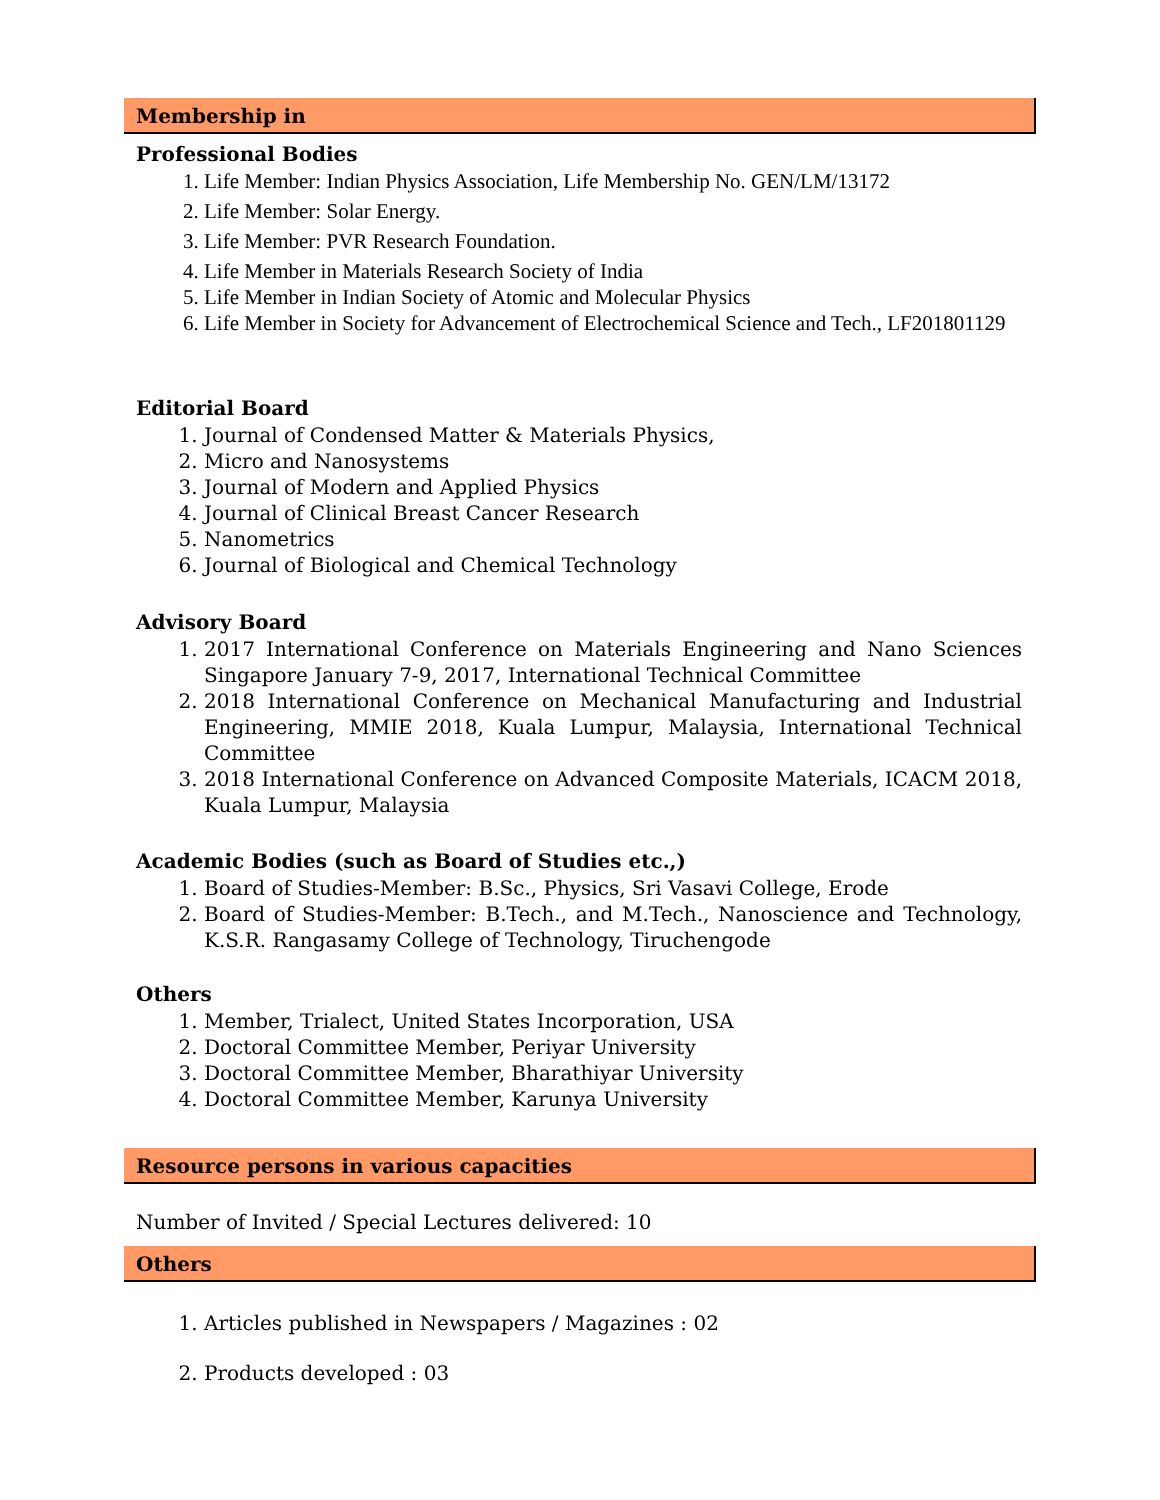Membership in
Professional Bodies
1. Life Member: Indian Physics Association, Life Membership No. GEN/LM/13172
2. Life Member: Solar Energy.
3. Life Member: PVR Research Foundation.
4. Life Member in Materials Research Society of India
5. Life Member in Indian Society of Atomic and Molecular Physics
6. Life Member in Society for Advancement of Electrochemical Science and Tech., LF201801129
Editorial Board
1. Journal of Condensed Matter & Materials Physics,
2. Micro and Nanosystems
3. Journal of Modern and Applied Physics
4. Journal of Clinical Breast Cancer Research
5. Nanometrics
6. Journal of Biological and Chemical Technology
Advisory Board
1. 2017 International Conference on Materials Engineering and Nano Sciences Singapore January 7-9, 2017, International Technical Committee
2. 2018 International Conference on Mechanical Manufacturing and Industrial Engineering, MMIE 2018, Kuala Lumpur, Malaysia, International Technical Committee
3. 2018 International Conference on Advanced Composite Materials, ICACM 2018, Kuala Lumpur, Malaysia
Academic Bodies (such as Board of Studies etc.,)
1. Board of Studies-Member: B.Sc., Physics, Sri Vasavi College, Erode
2. Board of Studies-Member: B.Tech., and M.Tech., Nanoscience and Technology, K.S.R. Rangasamy College of Technology, Tiruchengode
Others
1. Member, Trialect, United States Incorporation, USA
2. Doctoral Committee Member, Periyar University
3. Doctoral Committee Member, Bharathiyar University
4. Doctoral Committee Member, Karunya University
Resource persons in various capacities
Number of Invited / Special Lectures delivered: 10
Others
1. Articles published in Newspapers / Magazines : 02
2. Products developed : 03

_ _ _ _ _ _ _

▸ **How to complete this task**
In the listing above, the lines from the one containing "2. 2018 International" through the one containing "1. Board of" must be set down exactly, with no other lines.

▸ **Completed task**
2. 2018 International Conference on Mechanical Manufacturing and Industrial Engineering, MMIE 2018, Kuala Lumpur, Malaysia, International Technical Committee
3. 2018 International Conference on Advanced Composite Materials, ICACM 2018, Kuala Lumpur, Malaysia
Academic Bodies (such as Board of Studies etc.,)
1. Board of Studies-Member: B.Sc., Physics, Sri Vasavi College, Erode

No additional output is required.